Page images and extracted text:
------------------------------------

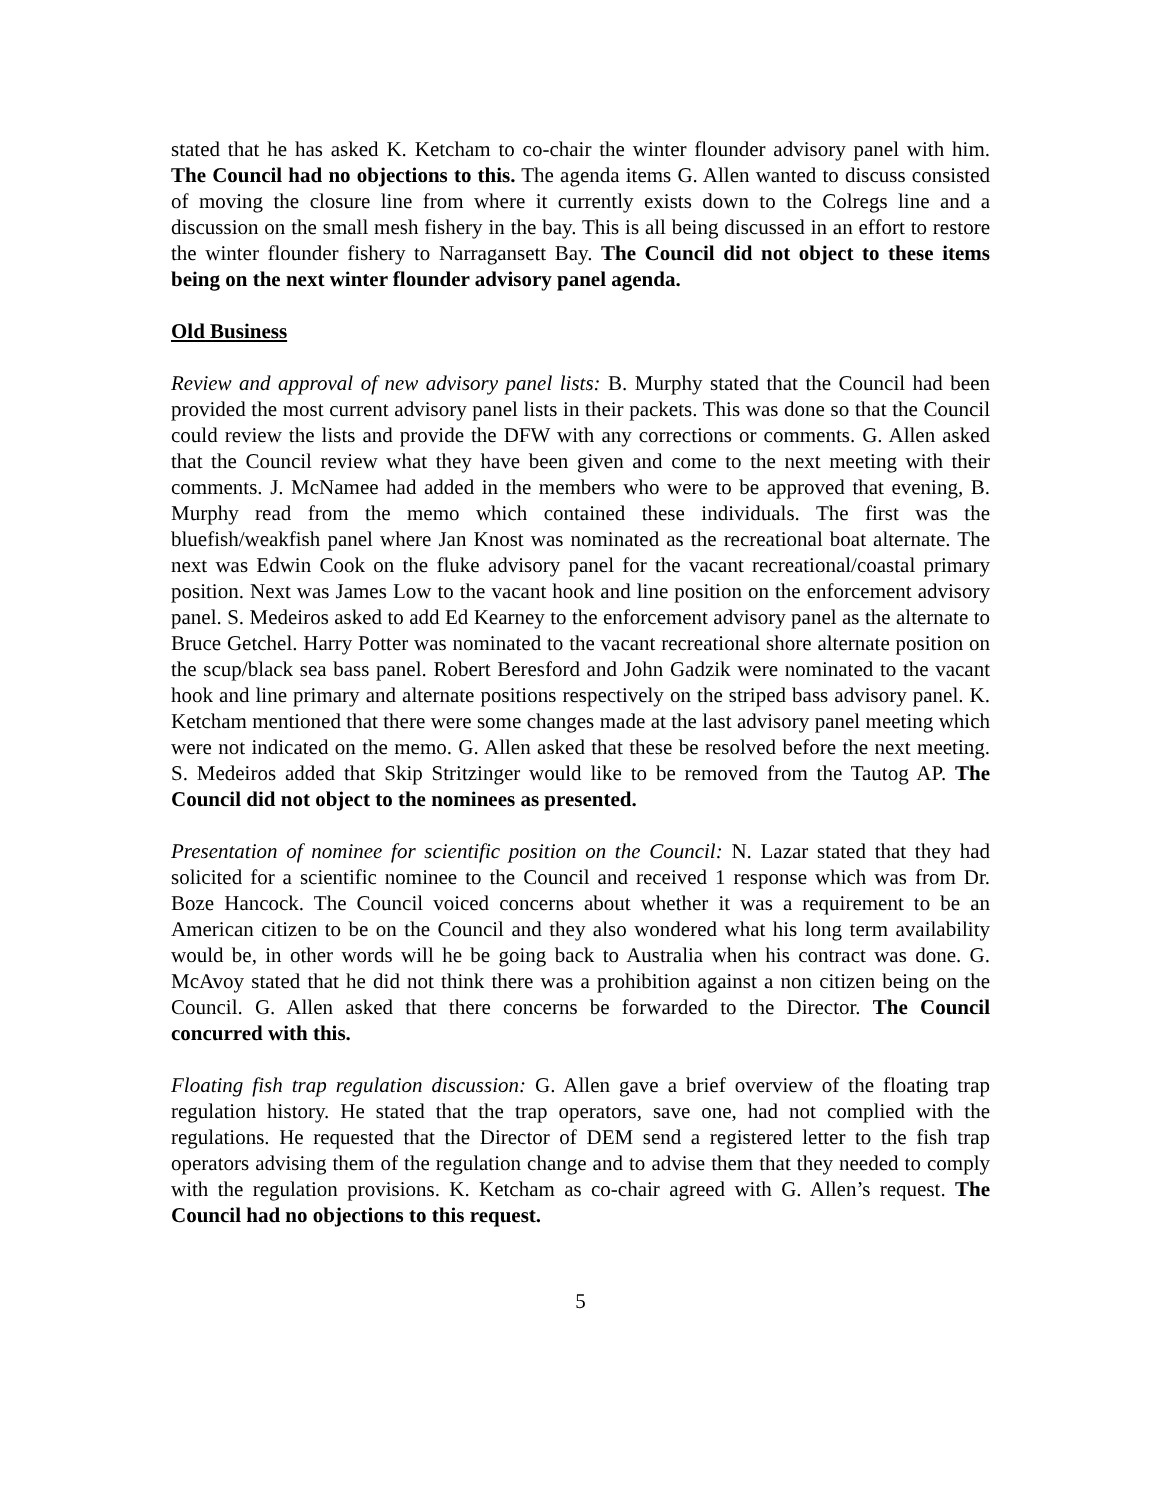stated that he has asked K. Ketcham to co-chair the winter flounder advisory panel with him. The Council had no objections to this. The agenda items G. Allen wanted to discuss consisted of moving the closure line from where it currently exists down to the Colregs line and a discussion on the small mesh fishery in the bay. This is all being discussed in an effort to restore the winter flounder fishery to Narragansett Bay. The Council did not object to these items being on the next winter flounder advisory panel agenda.
Old Business
Review and approval of new advisory panel lists: B. Murphy stated that the Council had been provided the most current advisory panel lists in their packets. This was done so that the Council could review the lists and provide the DFW with any corrections or comments. G. Allen asked that the Council review what they have been given and come to the next meeting with their comments. J. McNamee had added in the members who were to be approved that evening, B. Murphy read from the memo which contained these individuals. The first was the bluefish/weakfish panel where Jan Knost was nominated as the recreational boat alternate. The next was Edwin Cook on the fluke advisory panel for the vacant recreational/coastal primary position. Next was James Low to the vacant hook and line position on the enforcement advisory panel. S. Medeiros asked to add Ed Kearney to the enforcement advisory panel as the alternate to Bruce Getchel. Harry Potter was nominated to the vacant recreational shore alternate position on the scup/black sea bass panel. Robert Beresford and John Gadzik were nominated to the vacant hook and line primary and alternate positions respectively on the striped bass advisory panel. K. Ketcham mentioned that there were some changes made at the last advisory panel meeting which were not indicated on the memo. G. Allen asked that these be resolved before the next meeting. S. Medeiros added that Skip Stritzinger would like to be removed from the Tautog AP. The Council did not object to the nominees as presented.
Presentation of nominee for scientific position on the Council: N. Lazar stated that they had solicited for a scientific nominee to the Council and received 1 response which was from Dr. Boze Hancock. The Council voiced concerns about whether it was a requirement to be an American citizen to be on the Council and they also wondered what his long term availability would be, in other words will he be going back to Australia when his contract was done. G. McAvoy stated that he did not think there was a prohibition against a non citizen being on the Council. G. Allen asked that there concerns be forwarded to the Director. The Council concurred with this.
Floating fish trap regulation discussion: G. Allen gave a brief overview of the floating trap regulation history. He stated that the trap operators, save one, had not complied with the regulations. He requested that the Director of DEM send a registered letter to the fish trap operators advising them of the regulation change and to advise them that they needed to comply with the regulation provisions. K. Ketcham as co-chair agreed with G. Allen’s request. The Council had no objections to this request.
5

------------------------------------

Work to complete: The records above should be written out in full and unchanged, except that pictures are dropped.

Exercise output:
stated that he has asked K. Ketcham to co-chair the winter flounder advisory panel with him. The Council had no objections to this. The agenda items G. Allen wanted to discuss consisted of moving the closure line from where it currently exists down to the Colregs line and a discussion on the small mesh fishery in the bay. This is all being discussed in an effort to restore the winter flounder fishery to Narragansett Bay. The Council did not object to these items being on the next winter flounder advisory panel agenda.
Old Business
Review and approval of new advisory panel lists: B. Murphy stated that the Council had been provided the most current advisory panel lists in their packets. This was done so that the Council could review the lists and provide the DFW with any corrections or comments. G. Allen asked that the Council review what they have been given and come to the next meeting with their comments. J. McNamee had added in the members who were to be approved that evening, B. Murphy read from the memo which contained these individuals. The first was the bluefish/weakfish panel where Jan Knost was nominated as the recreational boat alternate. The next was Edwin Cook on the fluke advisory panel for the vacant recreational/coastal primary position. Next was James Low to the vacant hook and line position on the enforcement advisory panel. S. Medeiros asked to add Ed Kearney to the enforcement advisory panel as the alternate to Bruce Getchel. Harry Potter was nominated to the vacant recreational shore alternate position on the scup/black sea bass panel. Robert Beresford and John Gadzik were nominated to the vacant hook and line primary and alternate positions respectively on the striped bass advisory panel. K. Ketcham mentioned that there were some changes made at the last advisory panel meeting which were not indicated on the memo. G. Allen asked that these be resolved before the next meeting. S. Medeiros added that Skip Stritzinger would like to be removed from the Tautog AP. The Council did not object to the nominees as presented.
Presentation of nominee for scientific position on the Council: N. Lazar stated that they had solicited for a scientific nominee to the Council and received 1 response which was from Dr. Boze Hancock. The Council voiced concerns about whether it was a requirement to be an American citizen to be on the Council and they also wondered what his long term availability would be, in other words will he be going back to Australia when his contract was done. G. McAvoy stated that he did not think there was a prohibition against a non citizen being on the Council. G. Allen asked that there concerns be forwarded to the Director. The Council concurred with this.
Floating fish trap regulation discussion: G. Allen gave a brief overview of the floating trap regulation history. He stated that the trap operators, save one, had not complied with the regulations. He requested that the Director of DEM send a registered letter to the fish trap operators advising them of the regulation change and to advise them that they needed to comply with the regulation provisions. K. Ketcham as co-chair agreed with G. Allen’s request. The Council had no objections to this request.
5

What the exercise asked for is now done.